The high-availability engineering of Amazon S3 is focused on get, put, list, and delete operations. Because bucket operations work against a centralized, global resource space, it is not appropriate to create or delete buckets on the high-availability code path of your application. It is better to create or delete buckets in a separate initialization or setup routine that you run less often.

http://docs.aws.amazon.com/AmazonS3/latest/dev/BucketRestrictions.html

Design your application so that it doesn't matter whether you use one bucket or several. How? For each user, store the bucket_id where that user's data is stored. Then start with everybody in bucket_id 1 and then later you have the flexibility to put new users in new buckets if that becomes necessary... or if you decide to migrate some users to different buckets... or if you decide to situate users' storage in a bucket nearer to the user's typical location.

S3 will automatically scale its capacity to meet the demands of your traffic. You can make that process easier by designing the paths to your objects so that there is nonsequential assignment of object keys near the left hand side of the key.
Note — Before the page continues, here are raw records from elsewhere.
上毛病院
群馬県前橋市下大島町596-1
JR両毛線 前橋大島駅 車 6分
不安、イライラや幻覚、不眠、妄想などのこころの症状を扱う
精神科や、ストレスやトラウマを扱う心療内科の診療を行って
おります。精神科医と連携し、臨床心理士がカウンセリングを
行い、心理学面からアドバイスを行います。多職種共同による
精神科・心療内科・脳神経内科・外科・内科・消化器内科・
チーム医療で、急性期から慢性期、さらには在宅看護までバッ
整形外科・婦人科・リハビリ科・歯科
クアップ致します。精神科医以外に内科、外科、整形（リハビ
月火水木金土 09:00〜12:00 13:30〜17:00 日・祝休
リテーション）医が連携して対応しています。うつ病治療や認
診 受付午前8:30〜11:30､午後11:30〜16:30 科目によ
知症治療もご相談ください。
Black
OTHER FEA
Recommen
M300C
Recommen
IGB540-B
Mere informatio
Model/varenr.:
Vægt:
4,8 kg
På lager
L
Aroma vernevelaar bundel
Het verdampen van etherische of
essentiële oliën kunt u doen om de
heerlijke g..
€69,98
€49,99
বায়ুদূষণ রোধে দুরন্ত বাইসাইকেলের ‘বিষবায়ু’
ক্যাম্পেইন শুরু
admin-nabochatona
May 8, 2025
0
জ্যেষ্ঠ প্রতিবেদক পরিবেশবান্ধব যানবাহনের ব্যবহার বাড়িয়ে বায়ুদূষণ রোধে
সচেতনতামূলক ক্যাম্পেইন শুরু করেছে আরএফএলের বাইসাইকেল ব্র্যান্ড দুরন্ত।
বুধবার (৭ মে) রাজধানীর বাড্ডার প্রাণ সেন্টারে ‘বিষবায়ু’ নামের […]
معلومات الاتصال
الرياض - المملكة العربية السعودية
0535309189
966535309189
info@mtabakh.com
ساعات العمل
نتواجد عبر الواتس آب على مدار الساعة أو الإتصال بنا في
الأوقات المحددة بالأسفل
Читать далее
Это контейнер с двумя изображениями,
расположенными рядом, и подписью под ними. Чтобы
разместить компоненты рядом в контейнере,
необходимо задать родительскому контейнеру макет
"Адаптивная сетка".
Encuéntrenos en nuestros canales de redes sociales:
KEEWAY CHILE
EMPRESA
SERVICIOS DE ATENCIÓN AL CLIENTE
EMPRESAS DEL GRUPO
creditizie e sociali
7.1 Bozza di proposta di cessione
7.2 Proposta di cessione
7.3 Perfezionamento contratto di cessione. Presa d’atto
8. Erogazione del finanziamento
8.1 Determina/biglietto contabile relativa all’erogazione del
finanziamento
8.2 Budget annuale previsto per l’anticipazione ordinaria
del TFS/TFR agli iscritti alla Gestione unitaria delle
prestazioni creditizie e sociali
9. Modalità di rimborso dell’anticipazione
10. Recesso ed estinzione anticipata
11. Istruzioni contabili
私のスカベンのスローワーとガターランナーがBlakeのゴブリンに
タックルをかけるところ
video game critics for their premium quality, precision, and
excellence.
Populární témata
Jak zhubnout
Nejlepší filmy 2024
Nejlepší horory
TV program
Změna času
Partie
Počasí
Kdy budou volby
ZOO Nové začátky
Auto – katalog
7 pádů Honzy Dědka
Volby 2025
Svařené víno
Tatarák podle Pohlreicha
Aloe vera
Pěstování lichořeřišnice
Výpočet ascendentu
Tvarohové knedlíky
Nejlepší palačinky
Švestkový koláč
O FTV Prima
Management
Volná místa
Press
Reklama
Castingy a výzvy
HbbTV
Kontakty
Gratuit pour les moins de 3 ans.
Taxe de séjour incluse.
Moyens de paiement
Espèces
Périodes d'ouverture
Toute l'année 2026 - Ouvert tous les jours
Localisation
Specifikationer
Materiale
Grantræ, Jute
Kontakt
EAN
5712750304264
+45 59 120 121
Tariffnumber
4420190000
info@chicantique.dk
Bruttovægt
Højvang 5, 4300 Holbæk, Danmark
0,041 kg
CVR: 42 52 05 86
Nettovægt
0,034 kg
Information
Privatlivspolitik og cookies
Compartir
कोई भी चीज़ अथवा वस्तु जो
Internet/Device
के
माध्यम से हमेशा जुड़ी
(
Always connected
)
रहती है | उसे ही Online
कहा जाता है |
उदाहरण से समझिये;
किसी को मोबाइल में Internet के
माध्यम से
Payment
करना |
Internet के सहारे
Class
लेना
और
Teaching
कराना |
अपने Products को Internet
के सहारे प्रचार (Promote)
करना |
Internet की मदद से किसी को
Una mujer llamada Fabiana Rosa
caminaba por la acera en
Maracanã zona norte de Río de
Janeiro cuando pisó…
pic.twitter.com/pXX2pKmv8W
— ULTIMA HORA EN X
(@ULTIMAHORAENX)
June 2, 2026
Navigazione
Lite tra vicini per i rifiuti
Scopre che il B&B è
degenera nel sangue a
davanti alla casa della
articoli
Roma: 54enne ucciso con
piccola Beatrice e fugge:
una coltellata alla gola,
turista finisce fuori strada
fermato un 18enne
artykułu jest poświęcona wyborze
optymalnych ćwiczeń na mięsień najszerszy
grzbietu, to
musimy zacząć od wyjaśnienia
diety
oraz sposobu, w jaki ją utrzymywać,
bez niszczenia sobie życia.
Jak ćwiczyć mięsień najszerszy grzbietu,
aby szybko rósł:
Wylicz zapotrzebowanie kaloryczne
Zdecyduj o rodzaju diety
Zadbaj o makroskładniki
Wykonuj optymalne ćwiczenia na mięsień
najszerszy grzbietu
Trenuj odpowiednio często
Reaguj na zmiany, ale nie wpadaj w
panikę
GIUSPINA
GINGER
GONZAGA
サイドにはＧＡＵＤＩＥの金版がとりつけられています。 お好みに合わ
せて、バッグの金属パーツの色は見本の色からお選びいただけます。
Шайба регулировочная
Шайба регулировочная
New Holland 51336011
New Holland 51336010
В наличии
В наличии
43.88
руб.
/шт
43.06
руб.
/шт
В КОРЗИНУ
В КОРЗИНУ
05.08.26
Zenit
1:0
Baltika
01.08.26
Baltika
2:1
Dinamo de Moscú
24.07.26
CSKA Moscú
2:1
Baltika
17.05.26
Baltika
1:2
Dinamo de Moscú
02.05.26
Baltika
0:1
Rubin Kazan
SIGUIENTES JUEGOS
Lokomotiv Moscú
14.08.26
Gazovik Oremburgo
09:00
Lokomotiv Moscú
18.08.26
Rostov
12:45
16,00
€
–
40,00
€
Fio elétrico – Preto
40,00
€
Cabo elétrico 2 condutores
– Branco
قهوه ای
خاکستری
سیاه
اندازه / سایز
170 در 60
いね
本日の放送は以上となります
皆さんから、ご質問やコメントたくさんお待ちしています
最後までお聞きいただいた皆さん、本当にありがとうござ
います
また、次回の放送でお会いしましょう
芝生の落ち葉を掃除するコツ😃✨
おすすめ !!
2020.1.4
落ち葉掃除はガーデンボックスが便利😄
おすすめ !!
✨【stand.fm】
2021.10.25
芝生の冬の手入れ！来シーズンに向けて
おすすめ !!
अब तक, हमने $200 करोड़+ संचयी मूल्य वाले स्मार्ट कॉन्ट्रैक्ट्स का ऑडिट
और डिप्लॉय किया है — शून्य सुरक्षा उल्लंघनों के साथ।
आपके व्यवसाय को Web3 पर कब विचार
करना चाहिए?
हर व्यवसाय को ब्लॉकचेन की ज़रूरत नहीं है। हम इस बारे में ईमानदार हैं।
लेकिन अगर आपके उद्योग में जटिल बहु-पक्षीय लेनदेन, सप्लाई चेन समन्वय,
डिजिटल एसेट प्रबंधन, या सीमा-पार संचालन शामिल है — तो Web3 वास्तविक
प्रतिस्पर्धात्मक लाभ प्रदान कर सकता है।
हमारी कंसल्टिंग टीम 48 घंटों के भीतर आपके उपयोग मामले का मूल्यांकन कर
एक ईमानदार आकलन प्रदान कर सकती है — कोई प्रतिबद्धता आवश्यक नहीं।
S3 scales its capacity by splitting index partitions, so, for example, giving each object a path that begins with the date of the upload would be a really bad idea, because your bucket index develops a hot spot with heavy uploads in a small part of the keyspace.

See http://docs.aws.amazon.com/AmazonS3/latest/dev/request-rate-perf-considerations.html

For the same reason, don't give your buckets lexically sequential names within a region.


What Dropbox may have been doing is probably not relevant.